I realize that many have given to the Ukrainian World Congress – Свiтовий Конґрес Українців, Patriot Defence: IFAK + Combat Lifesaver Training for Ukraine and this is a fantastic initiative (I attended their conference in Kyiv today – impressive!), but if you can spare another 100 bucks (or more!) for equipment that will go directly and immediately to Ukraine’s brave defenders on the front, please visit your local bank tomorrow. Here’s the bank transfer info you’ll need:

Beneficiary Acct: 4731 2171 0634 5315
Beneficiary Bank SWIFT CODE: PBANUA2X
Correspondent bank: JP MORGAN CHASE BANK, New York, USA
Correspondent bank SWIFT CODE: CHASUS33
Correspondent account: 0011000080

Incidentally, according to Russian human rights activist Elena Vasylieva, Russian losses in AD (“hell”) during the past 3 days number 382 killed and over 500 injured.
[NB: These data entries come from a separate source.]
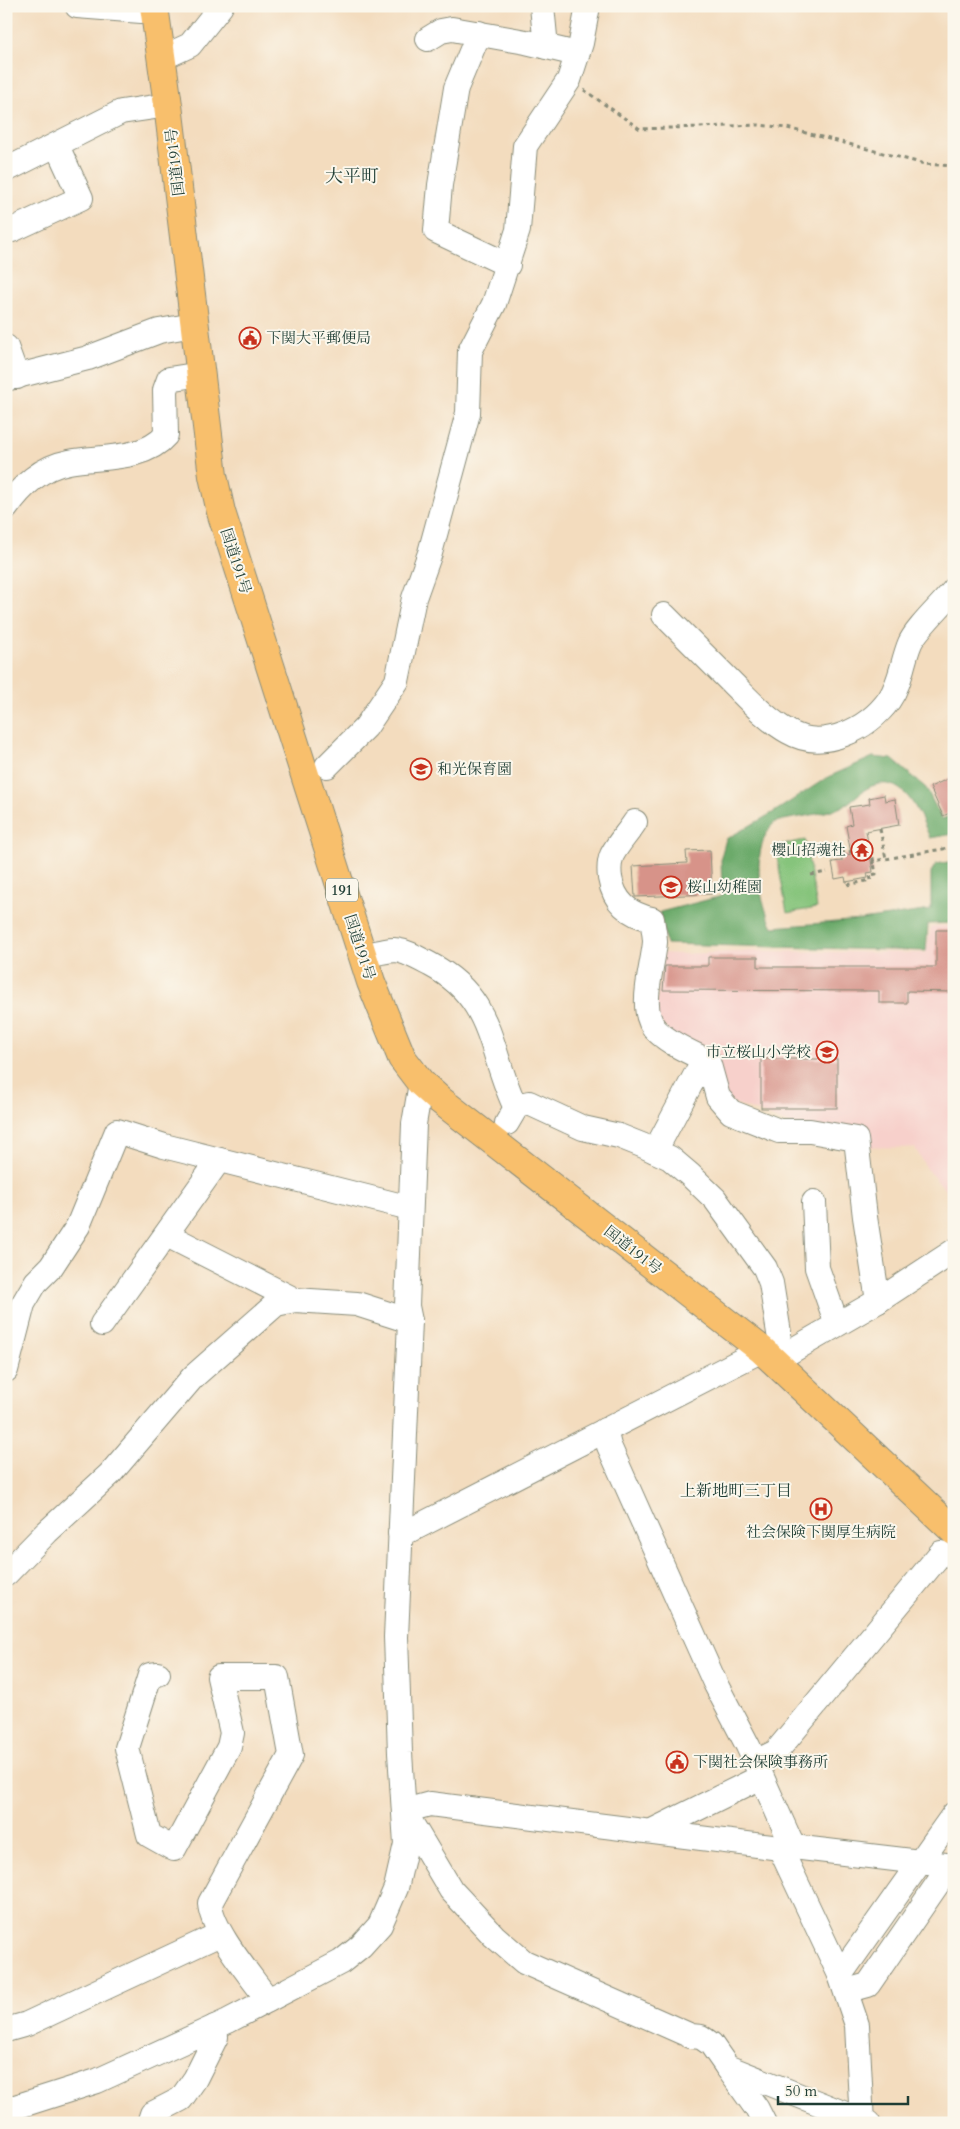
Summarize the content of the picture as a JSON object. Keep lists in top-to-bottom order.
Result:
{
  "streets": {
    "highway": ["国道191号", "191"]
  },
  "districts": ["大平町", "上新地町三丁目"],
  "places": {
    "public building": ["下関大平郵便局", "下関社会保険事務所"],
    "school or university": ["和光保育園", "桜山幼稚園", "市立桜山小学校"],
    "temple": ["櫻山招魂社"],
    "hospital": ["社会保険下関厚生病院"]
  },
  "scale_bar": "50 m"
}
That means 10 or so Russian mercenaries are taken out for each casualty from our side. Our boys are doing their best, but they need your help!

Finally, a little joke from Dmytro:
A Canadian, a Ukrainian, and a Russian woman have each just given birth. Something happens in the maternity ward, and the name tags on the newborns get mixed up. To identify her child, the Ukrainian woman shouts “Slava Ukrayini!” – one of the children suddenly puts her hands by her sides (“strunko!”), and the Ukrainian mother smiles as she picks up her daughter. The Canadian woman immediately picks up one of the other children and starts to cuddle her. The Russian woman protests: “how do you know that one is yours?” The Canadian mother answers: “when the Ukrainian shouted “Glory to Ukraine!”, mine smiled; yours filled her diaper.”

May our children smile for many years to come! Slava Ukrayini!